Thousands of Bangladeshi garment workers churning out clothes for top global brands walked off the job yesterday and clashed with police as protests over low wages entered a second week. Police said water cannons and tear gas were fired to disperse huge crowds of striking factory workers in Savar, a garment hub just outside the capital Dhaka.
“The workers barricaded the highway, we had to drive them away to ease traffic conditions,” industrial police director Sana Shaminur Rahman told AFP about strike action. “So far 52 factories, including some big ones, have shut down operations due to the protests.”
One worker was killed on Tuesday after police fired rubber bullets and tear gas at some 5,000 protesting workers. Bangladesh is dependent on garments stitched by millions of low-paid tailors on factory floors across the emerging South Asia economy of 165mn people. Roughly 80% of its export earnings come from clothing sales abroad, with global retailers H&M, Primark, Walmart, Tesco and Aldi among the main buyers.
Union leader Aminul Islam blamed factory owners for resorting to violence to control striking workers. “But they are more united than ever,” he told AFP. “It doesn’t seem like they will leave the streets, until their demands are met.”
The protests are the first major test for Prime Minister Sheikh Hasina since winning a fourth term in December 30 elections marred by violence, thousands of arrests and allegations of vote rigging and intimidation. Late yesterday, the government announced a pay hike for mid-level factory workers after meeting with manufacturers and unions. Not all unions have signalled they will uphold the agreement.
Babul Akhter, a union leader present at the meeting, told AFP the deal should appease striking workers. “They should not reject it, and peacefully return to work,” he told AFP. Minimum wages for the lowest-paid garment workers rose by a little over 50% this month to 8,000 taka ($95) per month.
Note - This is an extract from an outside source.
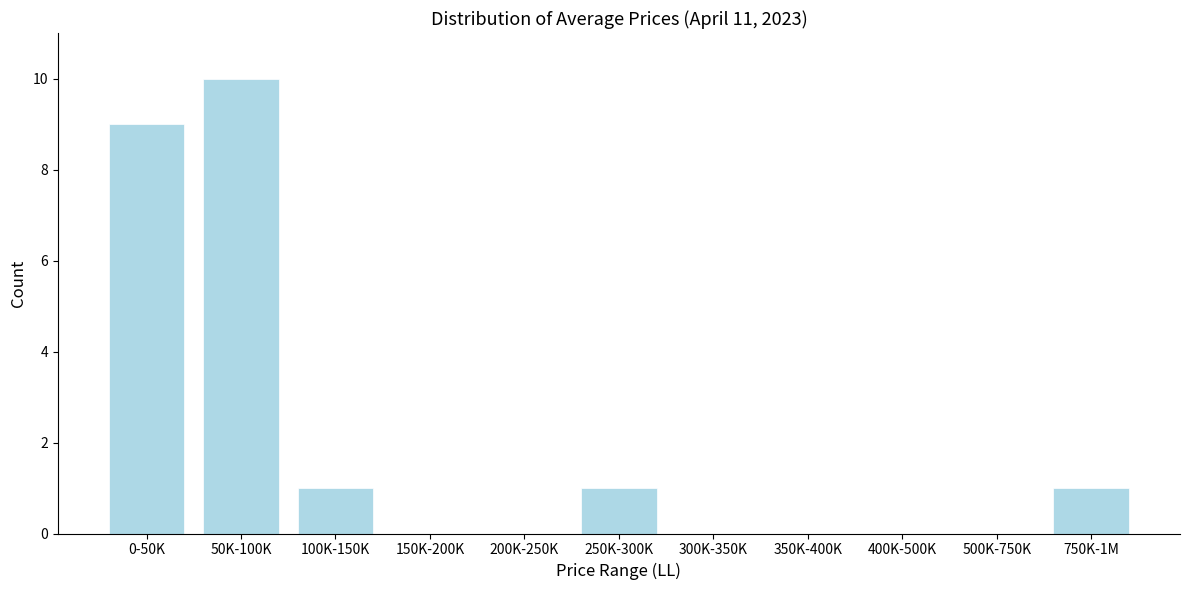

Reading left to right, list all the values displayed in this chart.

0-50K=9	50K-100K=10	100K-150K=1	150K-200K=0	200K-250K=0	250K-300K=1	300K-350K=0	350K-400K=0	400K-500K=0	500K-750K=0	750K-1M=1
But mid-tier tailors say their rise was paltry and fails to reflect the rising costs of living, especially in housing.
Bangladesh’s 4,500 textile and clothing factories shipped more than $30bn worth of apparel last year.
The Bangladesh Garment Manufacturers and Exporters’ Association, which wields huge political influence, warned all factories might be shut if tailors do not return to work immediately. “We may follow the ‘no work, no pay’ theory, according to the labour law,” association president Siddikur Rahman told reporters. Last year Bangladesh was the second-largest global apparel exporter after China. It has ambitious plans to expand the sector into a $50bn a year industry by 2023.
But despite their role in transforming the impoverished nation into a major manufacturing hub, garment workers remain some of the lowest paid in the world. The industry also has a poor workplace safety record. The Rana Plaza garment factory collapse in 2013 killed more than 1,130 people in one of the world’s worst industrial accidents. Following the disaster, major retailers formed two groups to introduce factory reforms. The Bangladesh Garment Manufacturers and Exporters’ Association says its members have since invested $1bn in safety upgrades.